Linux – In Linux sk_buff, is skb->data a physical or virtual address?

In Linux sk_buff, is skb->data a physical or virtual address?… here is a solution to the problem.

In Linux sk_buff, is skb->data a physical or virtual address?

I am investigating some memory corruption issues in the Ethernet driver for embedded systems.

I suspect there is a problem between the bus master DMA Controller and the slow SDRAM. So I want to use a bounce buffer in fast SRAM. To do this, I need to do two things: I have to put the physical address of SRAM (from a bus master’s point of view) into the DMA Controller buffer descriptor, and I have to report incoming packets in the DMA Controller.

I can’t be sure by reading

Is skb->data a physical address or a virtual address. i.e. I should call

memcpy(skb->data, phys_to_virt(bounce_addr), len);

or

memcpy(phys_to_virt(skb->data), phys_to_virt(bounce_addr), len);

Put the packet into sk_buff so that the rest of the Linux networking stack can process it?

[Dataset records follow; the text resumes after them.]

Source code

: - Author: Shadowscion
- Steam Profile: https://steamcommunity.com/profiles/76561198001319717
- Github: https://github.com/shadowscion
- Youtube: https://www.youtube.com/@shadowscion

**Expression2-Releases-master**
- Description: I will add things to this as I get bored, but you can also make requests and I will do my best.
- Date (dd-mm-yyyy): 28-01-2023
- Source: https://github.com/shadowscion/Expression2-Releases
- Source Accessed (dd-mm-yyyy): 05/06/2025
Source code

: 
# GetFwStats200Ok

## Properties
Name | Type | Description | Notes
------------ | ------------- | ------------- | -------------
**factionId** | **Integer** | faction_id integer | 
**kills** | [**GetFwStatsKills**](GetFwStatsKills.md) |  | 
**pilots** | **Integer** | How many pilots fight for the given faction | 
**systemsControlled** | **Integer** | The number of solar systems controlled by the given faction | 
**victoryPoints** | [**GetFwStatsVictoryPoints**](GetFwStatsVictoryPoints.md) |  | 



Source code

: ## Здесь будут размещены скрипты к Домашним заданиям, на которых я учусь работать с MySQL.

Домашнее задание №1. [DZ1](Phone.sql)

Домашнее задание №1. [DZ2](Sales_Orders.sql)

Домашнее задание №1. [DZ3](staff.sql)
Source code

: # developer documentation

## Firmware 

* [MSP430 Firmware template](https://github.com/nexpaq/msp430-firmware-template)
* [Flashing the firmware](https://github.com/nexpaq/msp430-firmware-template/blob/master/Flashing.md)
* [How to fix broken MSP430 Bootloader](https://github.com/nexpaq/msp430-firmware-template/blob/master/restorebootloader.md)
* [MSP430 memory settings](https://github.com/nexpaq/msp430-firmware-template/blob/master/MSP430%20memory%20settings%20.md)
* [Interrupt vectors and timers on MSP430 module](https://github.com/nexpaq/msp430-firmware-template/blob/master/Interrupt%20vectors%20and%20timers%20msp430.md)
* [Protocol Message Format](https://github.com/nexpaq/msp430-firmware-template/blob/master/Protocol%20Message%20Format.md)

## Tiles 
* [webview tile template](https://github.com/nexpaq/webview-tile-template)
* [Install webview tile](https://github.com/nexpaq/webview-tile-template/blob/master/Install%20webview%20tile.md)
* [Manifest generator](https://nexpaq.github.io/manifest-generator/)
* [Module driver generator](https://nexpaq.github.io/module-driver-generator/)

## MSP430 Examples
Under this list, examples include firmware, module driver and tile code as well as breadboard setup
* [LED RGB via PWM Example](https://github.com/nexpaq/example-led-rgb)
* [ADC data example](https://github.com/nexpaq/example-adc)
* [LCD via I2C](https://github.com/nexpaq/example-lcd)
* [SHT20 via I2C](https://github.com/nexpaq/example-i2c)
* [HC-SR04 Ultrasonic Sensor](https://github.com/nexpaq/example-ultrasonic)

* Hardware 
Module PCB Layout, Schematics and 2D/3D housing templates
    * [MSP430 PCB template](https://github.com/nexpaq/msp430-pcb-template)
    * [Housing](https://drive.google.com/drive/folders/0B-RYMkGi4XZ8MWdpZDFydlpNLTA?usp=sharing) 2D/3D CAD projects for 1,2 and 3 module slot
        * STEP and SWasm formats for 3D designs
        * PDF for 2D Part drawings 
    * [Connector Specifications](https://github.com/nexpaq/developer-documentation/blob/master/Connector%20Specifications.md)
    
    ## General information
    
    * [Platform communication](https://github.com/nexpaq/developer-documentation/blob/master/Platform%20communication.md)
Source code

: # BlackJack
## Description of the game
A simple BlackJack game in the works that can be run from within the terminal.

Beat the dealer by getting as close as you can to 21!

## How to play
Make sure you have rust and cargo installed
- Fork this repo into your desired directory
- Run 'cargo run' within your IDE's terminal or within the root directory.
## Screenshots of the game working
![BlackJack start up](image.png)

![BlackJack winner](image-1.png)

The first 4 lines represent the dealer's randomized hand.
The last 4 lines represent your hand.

Edit: This is the driver in I would say it’s passing the virtual address into the DMA Controller register, so it doesn’t work, but I have a dev kit that can run this code. However, my SDRAM is not as timings as devkit DDR SDRAM, so I’m considering implementing a bounce buffer.

Solution

It is virtual. Basically, any type of foo * in the kernel will be
Virtual addresses, in fact, you would deal very, very, very little with physical addresses
Addresses outside of low-level memory management – you either have virtual
Address, or struct page, you need to get the virtual address through kmap.